Does a lawyer have to agree with client 100%?

A friend of mine is going through a bitter divorce, it’s going to court. During the divorce he was in a very bad car wreck - broken back and lots of screws/plates in his back. Medical bills so far are $400k and he was out of work for 3 months. He was stopped at a stoplight and hit from behind by a car estimated to be doing 60 mph. He’s lucky to be alive and not paralyzed.

His wife is planning on telling the court his wreck was his own fault, I guess she says it’s a scheme to pay her less money. I’m pretty sure the judge will laugh that out of court. My question is does her lawyer have to make this ridiculous argument in court? Is his only option to make this argument or quit the case?

Lawyers do what their clients tell them to do (as long as it’s legal). They can dissuade the client from doing something, but if the client insists, you have to do as they direct you.

I was on a jury for a case where the lawyers begged their clients to take a plea, but the clients insisted on going to trial.

I don’t believe a lawyer can support perjury though, so if the wife knows it wasn’t the husband’s fault she would be lying.

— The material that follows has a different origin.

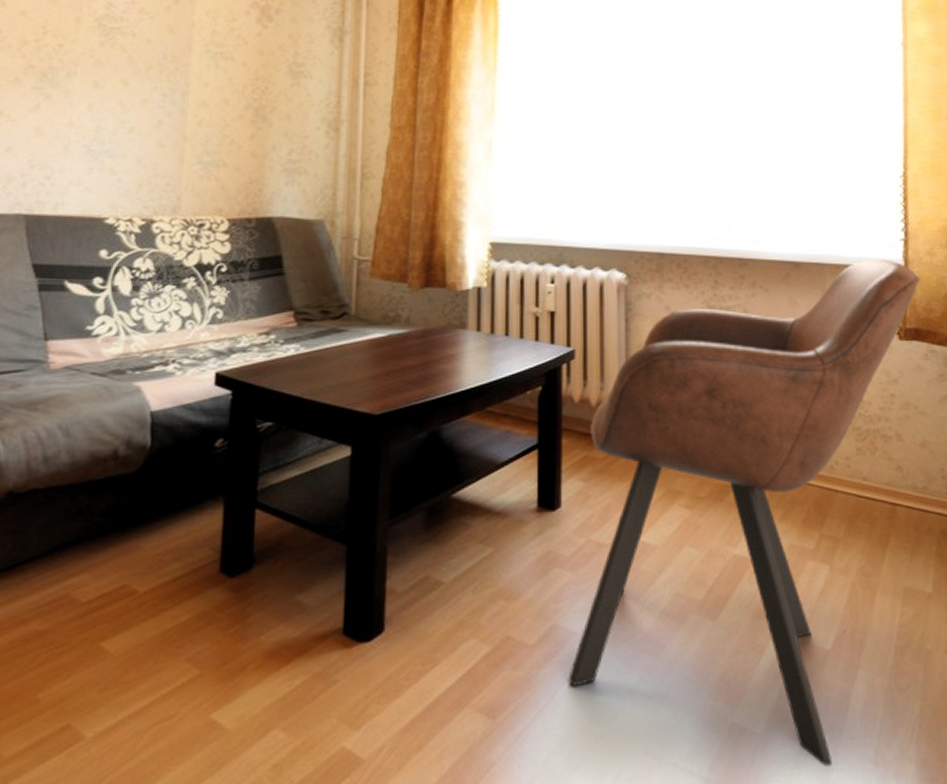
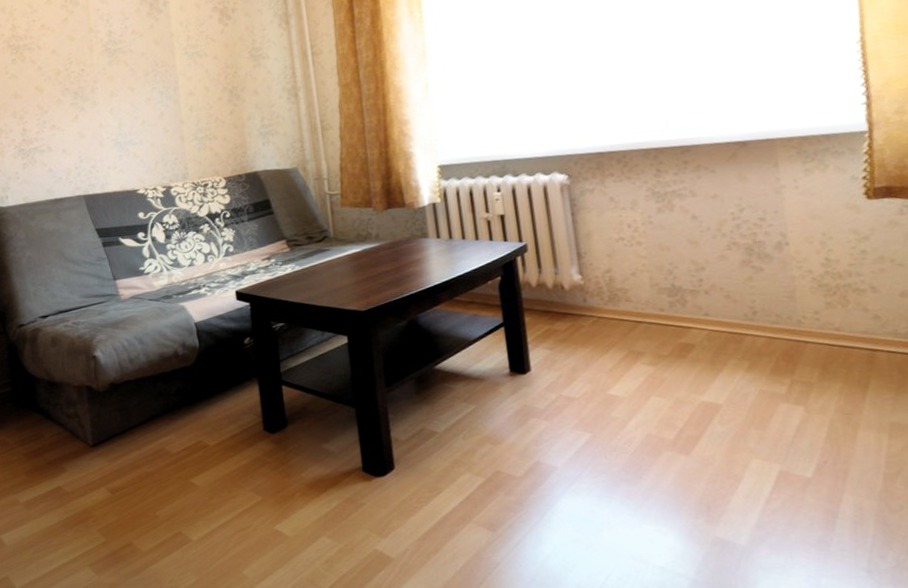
armchair: present [568,259,921,767] -> none [549,125,890,573]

Was she in the car? How on Earth would she know whether the wreck was his fault?

And as for the original question, no expert has to agree with their clients on anything. Whether the expert has to do something against his own best judgment is a different question.

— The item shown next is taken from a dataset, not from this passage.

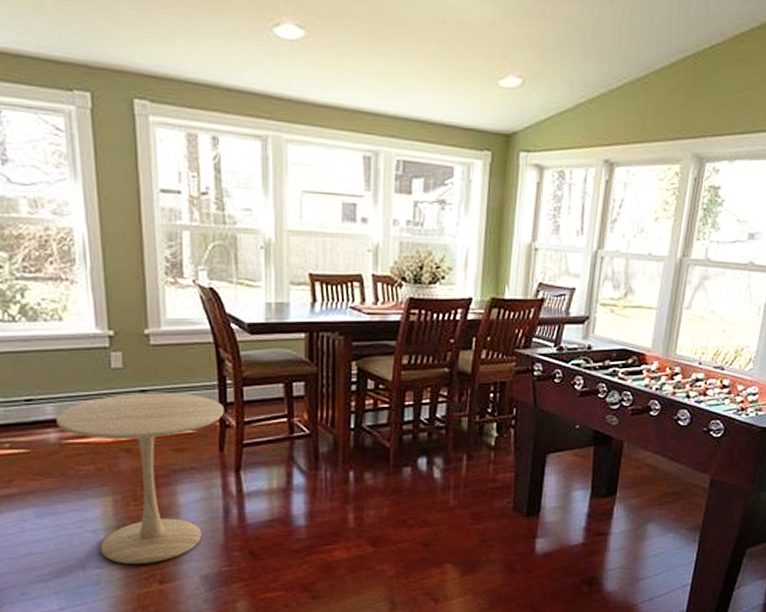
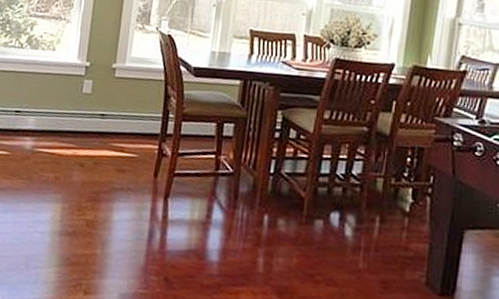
side table: present [56,393,224,564] -> none [34,115,164,273]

“The customer is always right” isn’t a principle, it’s a con. Part of the job of an expert is, precisely, telling their clients when they’re trying to do something really stupid.

There are certain things that are exclusively the province of the client: whether to take a plea/enter a settlement; whether to testify in a criminal trial.

Then there are things that are the province of the lawyer, in terms of strategy: what witnesses to call, what defense to raise, what questions to ask.

Now, if the lawyer and the client are completely apart as to strategy, it might create an “irreconcilable difference” that causes the lawyer to move to withdraw. But the lawyer doesn’t have to raise an argument they do not have good faith to raise.

(In terms of allowing a client to lie: a lawyer should not facilitate a lie; but, a lawyer can take his or her client’s side, and give them the benefit of the doubt. So, if she tells her lawyer that she thinks this was a ploy to reduce the amount owed, the lawyer can raise it, unless he had some specific and identifiable reason to know otherwise).

he has the police report that says he was not at fault in the accident . I guess she could argue the police are in on the scheme too.

Also they had a retired judge mediator to try to settle the case. The mediator said she’s asking for stuff such as alimony that she will not get in court but she is not dropping those requests . I think she just cannot accept reality in terms of the divorce.

This doesn’t make sense to me. What am I missing? :confused:

Seems to me the guy would be able to sue for a butt-load if the accident wasn’t his fault, and the wife could try to grab some of that sweet cash.

he is looking into a lawsuit against the other driver but right now he’s focused on his medical recovery , I think that is the right move for now.

Also it’s a little bit more complex than most cases because he lives in NC and the accident was in Indiana. He would have to hire a lawyer up there and file the case there rather than here in NC.

Not quite.

A lawyer’s paramount duty is to the court and the administration of justice.

In terms of client instructions, the rule in my jurisdiction is that the lawyer must follow their client’s ‘lawful, proper and competent’ instructions.

A lawyer doesn’t have to do as their client directs. If you don’t agree with the client you can try to change their mind. And if they won’t change their mind, you can quit and tell them to find another lawyer. There are some exceptions, like in the middle of a trial, and some others.

But if you are a divorce attorney and your client wants you to do something unethical you can just refuse, and if the client doesn’t like it they’ll have to find another lawyer to take the case.

The way I read it and inferred by the OP’s post, she’s trying to get what she can out of the divorce now. Settlements can take years to resolve and even if her husband wins, there’s no guarantee he’ll receive the money. I could be sued for a million dollars and if I have insurance for what happened, they’ll pay up the limit of my coverage and leave the rest for me to pay. Since I don’t have even a fraction of a million dollars, the plaintiff will never get the full amount. Can’t get blood out of a (poor) stone! :stuck_out_tongue:

Edit: Also, AFAIK, his medical bills, rehab and reasonable living costs come first. Can’t get blood out of a (broken) stone!